Write out each record in full and exactly as given. Skip any pictures.

*Page images and extracted text*.
........
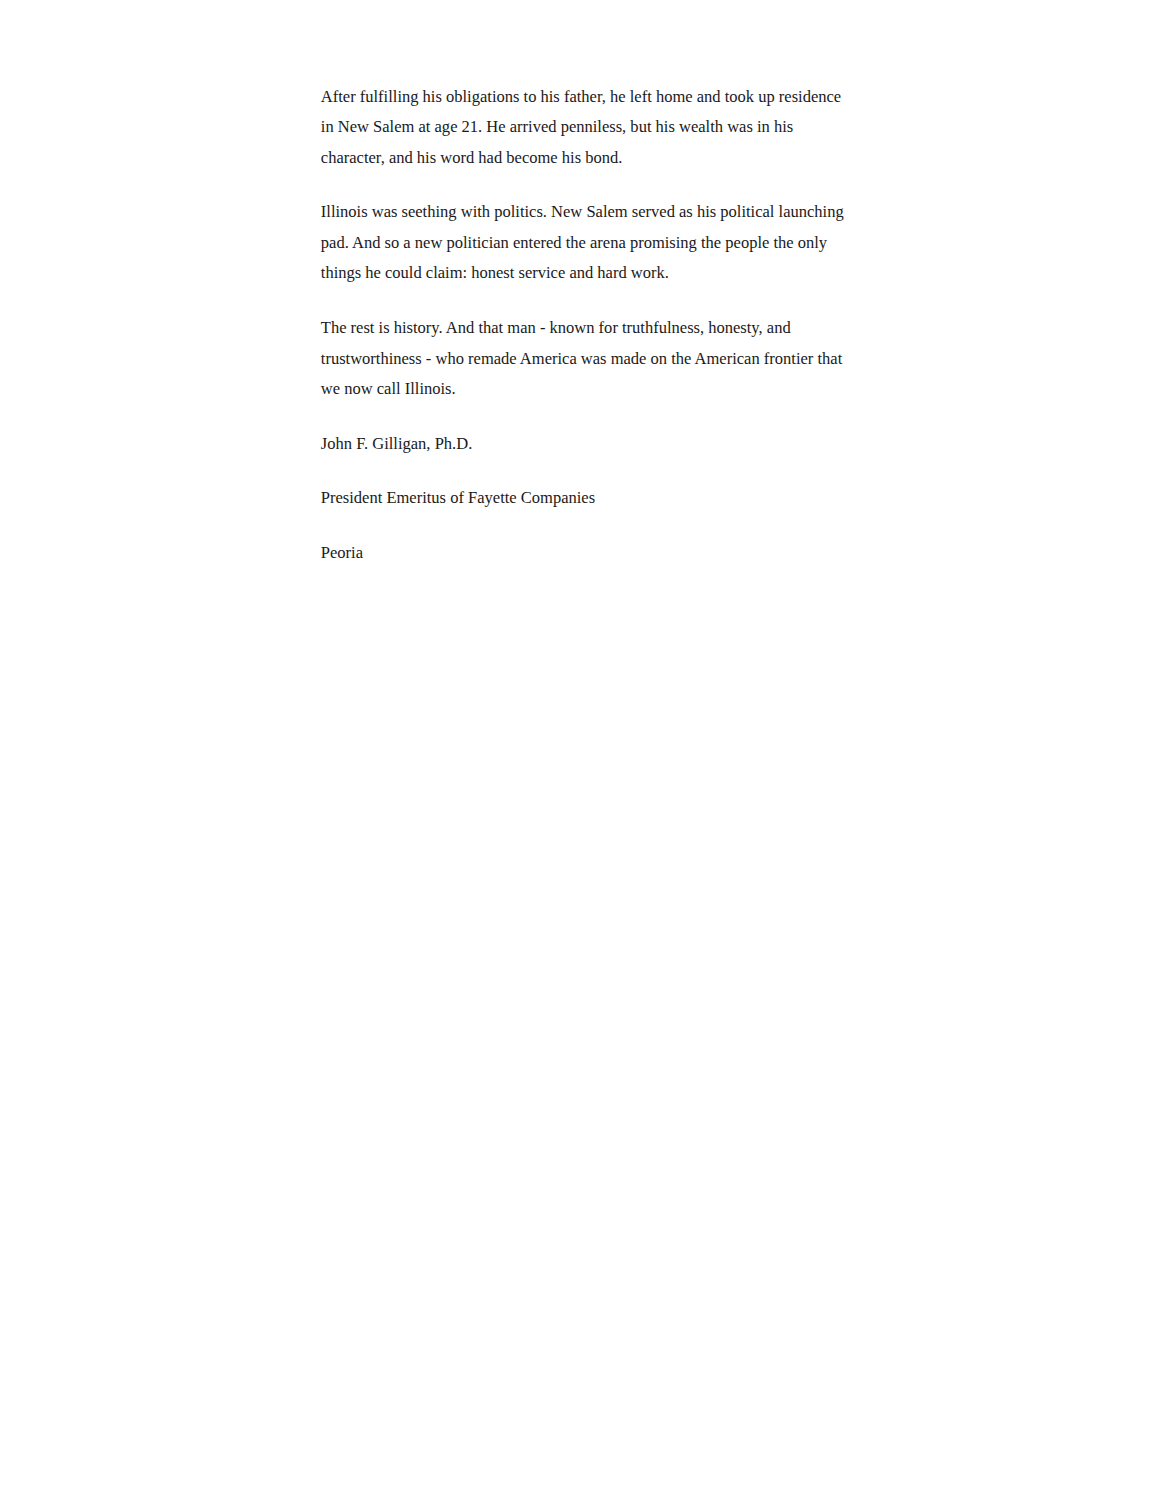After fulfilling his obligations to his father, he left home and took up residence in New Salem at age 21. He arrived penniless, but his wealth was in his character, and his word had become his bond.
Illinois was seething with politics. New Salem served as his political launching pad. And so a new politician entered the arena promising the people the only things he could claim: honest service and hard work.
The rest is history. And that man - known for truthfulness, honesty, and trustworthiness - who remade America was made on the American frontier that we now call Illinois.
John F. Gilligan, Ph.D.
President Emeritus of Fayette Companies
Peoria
........
*The completed task*.
After fulfilling his obligations to his father, he left home and took up residence in New Salem at age 21. He arrived penniless, but his wealth was in his character, and his word had become his bond.
Illinois was seething with politics. New Salem served as his political launching pad. And so a new politician entered the arena promising the people the only things he could claim: honest service and hard work.
The rest is history. And that man - known for truthfulness, honesty, and trustworthiness - who remade America was made on the American frontier that we now call Illinois.
John F. Gilligan, Ph.D.
President Emeritus of Fayette Companies
Peoria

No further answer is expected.